Barman - Backup and Recovery Manager for PostgreSQL
https://www.pgbarman.org/
GNU General Public License v3.0
2.1k stars 193 forks source link

Out of memory error on deployment with millions of files in PGDATA #300

Closed MannerMan closed 2 months ago

MannerMan commented 4 years ago

Barman version: 2.11

PostgreSQL version: 9.5

Operating system/version: CentOS 7.8

Hi,

I'm evaluating barman (barman S3 cloud backup/archiving) as a replacement for WAL-E which is the current backup system at the company I work for. We have a schema-level style of sharding our tenants, where each of our database servers hosts 4000 customer schemas, spread over 16 databases. This has worked great for scalability, but presents a challenge for many backup systems - since this layout results in a lot of files in postgresql data directory.
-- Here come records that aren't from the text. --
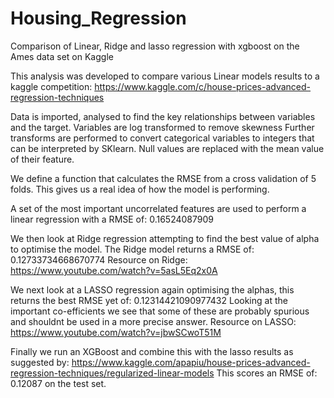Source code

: # Housing_Regression
Comparison of Linear, Ridge and lasso regression with xgboost on the Ames data set on Kaggle

This analysis was developed to compare various Linear models results to a kaggle competition: https://www.kaggle.com/c/house-prices-advanced-regression-techniques

Data is imported, analysed to find the key relationships between variables and the target. Variables are log transformed to remove skewness
Further transforms are performed to convert categorical variables to integers that can be interpreted by SKlearn.
Null values are replaced with the mean value of their feature.

We define a function that calculates the RMSE from a cross validation of 5 folds. This gives us a real idea of how the model is performing.

A set of the most important uncorrelated features are used to perform a linear regression with a RMSE of: 0.16524087909

We then look at Ridge regression attempting to find the best value of alpha to optimise the model. 
The Ridge model returns a RMSE of: 0.12733734668670774
Resource on Ridge: https://www.youtube.com/watch?v=5asL5Eq2x0A

We next look at a LASSO regression again optimising the alphas, this returns the best RMSE yet of: 0.12314421090977432
Looking at the important co-efficients we see that some of these are probably spurious and shouldnt be used in a more precise answer.
Resource on LASSO: https://www.youtube.com/watch?v=jbwSCwoT51M

Finally we run an XGBoost and combine this with the lasso results as suggested by: https://www.kaggle.com/apapiu/house-prices-advanced-regression-techniques/regularized-linear-models
This scores an RMSE of: 0.12087 on the test set.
Output of ls -1RL /var/lib/pgsql/9.5/data/ | wc -l; 6602805

So above 6 million files, total size 77gb. Around 5 years ago we deployed WAL-E since it was one of the few backup systems that could handle so many files without a problem. However, since WAL-E is no longer maintained we're looking for alternatives. When testing barman-cloud-backup, I'm running out of memory when performing a full-backup. It seems memory simply keeps growing indefinite after starting backup. See graphs;

Screenshot from 2020-09-03 13-10-54

Server specs:

Backup command: barman-cloud-backup --endpoint-url http://svc-filestor.lab.int:9091 -j --immediate-checkpoint -J 4 s3://utv-db10/ utv-db10

Barman error:

2020-09-03 12:06:59,507 [113920] ERROR: Backup failed uploading data (MemoryError)
Segmentation fault

Kernel syslog error: Sep 3 12:06:59 utv-db10 kernel: barman-cloud-ba[113920]: segfault at 24 ip 00007f6f60b096ea sp 00007ffd9ca88820 error 6 in libpython2.7.so.1.0[7f6f60a7f000+17e000]

Target datastore is a local minio S3 instance.
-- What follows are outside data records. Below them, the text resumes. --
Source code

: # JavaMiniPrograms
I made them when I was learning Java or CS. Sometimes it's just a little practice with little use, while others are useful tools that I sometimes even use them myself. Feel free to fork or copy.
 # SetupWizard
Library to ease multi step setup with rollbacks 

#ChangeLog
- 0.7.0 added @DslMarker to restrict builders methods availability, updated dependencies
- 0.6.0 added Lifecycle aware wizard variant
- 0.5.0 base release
So far we have tried pgbackrest and WAL-G with similar results.

martinmarques commented 2 months ago

@MannerMan I'm going over the issues that are still opened in Barman's Github. I'm closing this one because it involves unsupported platforms (centos7, postgres 9.5, barman 2.11). I would encourage to open a new issue if it's relevant to newer versions of RHEL, Postgres and Barman, with fresh data. I see from the CNPG issues that you were considering moving to backrest, which might make this message not relevant.